ELPE sale could be delayed by worker site inspection blocks

A Hellenic Petroleum (ELPE) employees blockade yesterday that prevented visiting officials of Swiss firm Glencore from conducting on-site inspections at two ELPE refinieries west of Athens is likely to delay a privatization plan offering 50.1 percent of the petroleum firm.

Glencore is one of two qualifiers through to the second round of the Hellenic Petroleum (ELPE) international tender. Officials representing the other qualifier, Dutch enterprise Vitol, also plan to hold on-site inspections of the ELPE refineries, in Elefsina and Aspropyrgos, over the next few days, but the Greek petroleum company’s employees will presumably raise renewed resistance.

Privatization officals have yet to announce any alternate plans that could seek to counter the ELPE employee blockades.

The two qualifiers, already granted access to ELPE’s vrtual data room (VDR), also intend to inspect ELPE’s refinery in Thessaloniki.

Binding offers from Glencore and Vitol are expected around late September to early October, but delays could shift the deadline, still officially unannounced, to late in the year.

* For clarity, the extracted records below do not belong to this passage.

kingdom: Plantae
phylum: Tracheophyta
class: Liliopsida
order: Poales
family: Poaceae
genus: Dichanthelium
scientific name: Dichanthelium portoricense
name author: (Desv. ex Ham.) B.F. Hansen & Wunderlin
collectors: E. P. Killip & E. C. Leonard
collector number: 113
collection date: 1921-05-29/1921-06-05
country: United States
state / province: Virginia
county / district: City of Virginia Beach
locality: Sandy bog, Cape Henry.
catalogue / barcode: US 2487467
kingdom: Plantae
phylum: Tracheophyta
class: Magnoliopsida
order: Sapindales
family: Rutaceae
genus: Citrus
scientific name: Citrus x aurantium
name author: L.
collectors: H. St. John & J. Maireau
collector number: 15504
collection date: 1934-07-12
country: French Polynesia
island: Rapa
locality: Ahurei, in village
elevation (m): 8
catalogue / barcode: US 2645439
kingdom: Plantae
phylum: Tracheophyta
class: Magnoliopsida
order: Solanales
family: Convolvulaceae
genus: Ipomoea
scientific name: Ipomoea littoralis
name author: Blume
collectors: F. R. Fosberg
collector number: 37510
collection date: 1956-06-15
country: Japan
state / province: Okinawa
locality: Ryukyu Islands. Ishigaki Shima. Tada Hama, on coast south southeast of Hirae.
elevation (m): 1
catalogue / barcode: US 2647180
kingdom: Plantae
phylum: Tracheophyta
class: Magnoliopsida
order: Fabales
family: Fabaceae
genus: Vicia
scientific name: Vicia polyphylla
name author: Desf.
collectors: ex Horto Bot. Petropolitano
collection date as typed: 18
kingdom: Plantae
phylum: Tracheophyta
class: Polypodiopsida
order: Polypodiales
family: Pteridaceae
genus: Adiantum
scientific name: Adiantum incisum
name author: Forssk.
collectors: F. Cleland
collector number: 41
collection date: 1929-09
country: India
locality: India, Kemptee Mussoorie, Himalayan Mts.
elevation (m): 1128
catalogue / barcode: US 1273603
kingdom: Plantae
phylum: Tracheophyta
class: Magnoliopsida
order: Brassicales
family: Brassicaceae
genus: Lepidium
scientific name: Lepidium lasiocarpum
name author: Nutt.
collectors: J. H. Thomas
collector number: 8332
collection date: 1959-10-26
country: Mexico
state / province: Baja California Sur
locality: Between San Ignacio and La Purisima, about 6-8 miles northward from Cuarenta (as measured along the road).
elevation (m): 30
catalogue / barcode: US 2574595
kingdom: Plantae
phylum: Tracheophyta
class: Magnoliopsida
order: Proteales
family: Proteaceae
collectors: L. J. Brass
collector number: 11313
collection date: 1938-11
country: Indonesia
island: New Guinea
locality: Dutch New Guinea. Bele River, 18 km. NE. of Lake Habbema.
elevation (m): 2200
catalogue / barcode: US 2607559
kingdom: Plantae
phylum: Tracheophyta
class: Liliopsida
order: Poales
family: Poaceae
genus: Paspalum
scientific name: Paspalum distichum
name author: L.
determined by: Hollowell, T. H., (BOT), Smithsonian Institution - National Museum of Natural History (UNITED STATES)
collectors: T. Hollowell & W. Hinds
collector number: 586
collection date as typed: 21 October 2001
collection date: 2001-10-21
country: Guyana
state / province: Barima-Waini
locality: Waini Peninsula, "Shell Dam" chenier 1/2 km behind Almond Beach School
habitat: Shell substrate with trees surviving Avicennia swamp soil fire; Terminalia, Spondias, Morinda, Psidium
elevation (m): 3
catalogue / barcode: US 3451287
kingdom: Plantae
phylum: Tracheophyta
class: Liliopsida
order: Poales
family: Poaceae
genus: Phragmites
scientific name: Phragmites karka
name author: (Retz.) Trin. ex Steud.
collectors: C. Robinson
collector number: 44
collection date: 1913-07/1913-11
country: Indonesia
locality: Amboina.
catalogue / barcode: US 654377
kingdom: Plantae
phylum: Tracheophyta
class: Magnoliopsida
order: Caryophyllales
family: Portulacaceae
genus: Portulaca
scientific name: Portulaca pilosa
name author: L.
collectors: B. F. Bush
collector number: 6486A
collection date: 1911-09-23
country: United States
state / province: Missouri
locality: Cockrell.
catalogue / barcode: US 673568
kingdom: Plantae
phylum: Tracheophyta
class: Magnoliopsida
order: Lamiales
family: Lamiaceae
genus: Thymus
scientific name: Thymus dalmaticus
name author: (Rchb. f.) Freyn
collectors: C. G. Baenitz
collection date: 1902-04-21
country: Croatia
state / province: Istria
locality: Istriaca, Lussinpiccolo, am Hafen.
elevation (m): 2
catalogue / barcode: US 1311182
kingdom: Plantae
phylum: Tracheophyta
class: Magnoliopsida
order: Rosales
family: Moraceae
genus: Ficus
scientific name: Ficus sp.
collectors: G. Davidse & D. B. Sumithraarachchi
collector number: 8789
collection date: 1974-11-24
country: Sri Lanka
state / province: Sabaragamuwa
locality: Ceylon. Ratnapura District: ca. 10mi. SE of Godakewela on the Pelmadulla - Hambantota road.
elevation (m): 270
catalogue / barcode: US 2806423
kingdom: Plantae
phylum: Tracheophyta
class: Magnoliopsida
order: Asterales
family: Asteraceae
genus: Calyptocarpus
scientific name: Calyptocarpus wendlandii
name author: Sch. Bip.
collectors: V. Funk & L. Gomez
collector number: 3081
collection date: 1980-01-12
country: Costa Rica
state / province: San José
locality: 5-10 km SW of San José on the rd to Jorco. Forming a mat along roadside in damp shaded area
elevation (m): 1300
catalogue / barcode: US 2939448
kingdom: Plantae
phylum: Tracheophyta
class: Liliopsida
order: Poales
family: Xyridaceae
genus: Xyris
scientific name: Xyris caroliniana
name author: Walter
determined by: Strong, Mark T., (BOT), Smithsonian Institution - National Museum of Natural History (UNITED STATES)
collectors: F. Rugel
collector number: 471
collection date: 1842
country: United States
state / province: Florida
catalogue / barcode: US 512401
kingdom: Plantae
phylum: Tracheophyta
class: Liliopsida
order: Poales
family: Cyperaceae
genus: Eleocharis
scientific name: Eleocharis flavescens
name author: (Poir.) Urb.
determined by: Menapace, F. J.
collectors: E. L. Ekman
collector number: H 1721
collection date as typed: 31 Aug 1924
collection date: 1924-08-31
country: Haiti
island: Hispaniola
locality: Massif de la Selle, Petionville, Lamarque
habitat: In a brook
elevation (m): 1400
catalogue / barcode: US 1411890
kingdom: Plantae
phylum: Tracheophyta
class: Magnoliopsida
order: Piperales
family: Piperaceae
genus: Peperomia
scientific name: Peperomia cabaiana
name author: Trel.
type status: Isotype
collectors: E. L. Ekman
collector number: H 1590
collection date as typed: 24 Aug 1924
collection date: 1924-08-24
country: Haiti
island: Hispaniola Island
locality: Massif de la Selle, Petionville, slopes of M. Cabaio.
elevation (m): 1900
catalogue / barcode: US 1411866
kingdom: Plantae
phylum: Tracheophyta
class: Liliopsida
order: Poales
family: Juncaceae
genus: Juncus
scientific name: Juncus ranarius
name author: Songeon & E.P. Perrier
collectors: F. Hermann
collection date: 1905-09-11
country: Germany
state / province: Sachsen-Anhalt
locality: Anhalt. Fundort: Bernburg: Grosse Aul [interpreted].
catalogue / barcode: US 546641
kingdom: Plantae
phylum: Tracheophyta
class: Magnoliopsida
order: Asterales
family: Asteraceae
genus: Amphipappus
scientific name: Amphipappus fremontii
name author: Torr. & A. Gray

Despite the problems, the ELPE sale is making gradual progress. In a recent development, a total of eight evaluators, including banks and consultants, submitted offers to a tender offering an independent evaluation task for the sale. TAIPED, the state privatization fund, will declare a winner for the evaluation task within the first half of September.

Based on yesterday’s closing share price, 50.1 percent of ELPE is estimated at 1.1 billion euros.

The on-site refinery inspections by Glencore and Vitol representatives were planned as a follow-up to meetings in Athens in July, when ELPE’s financial figures were presented to the two candidates.

The intervention by ELPE employees is expected to delay the overall sale procedure by at least a month, some officials believe.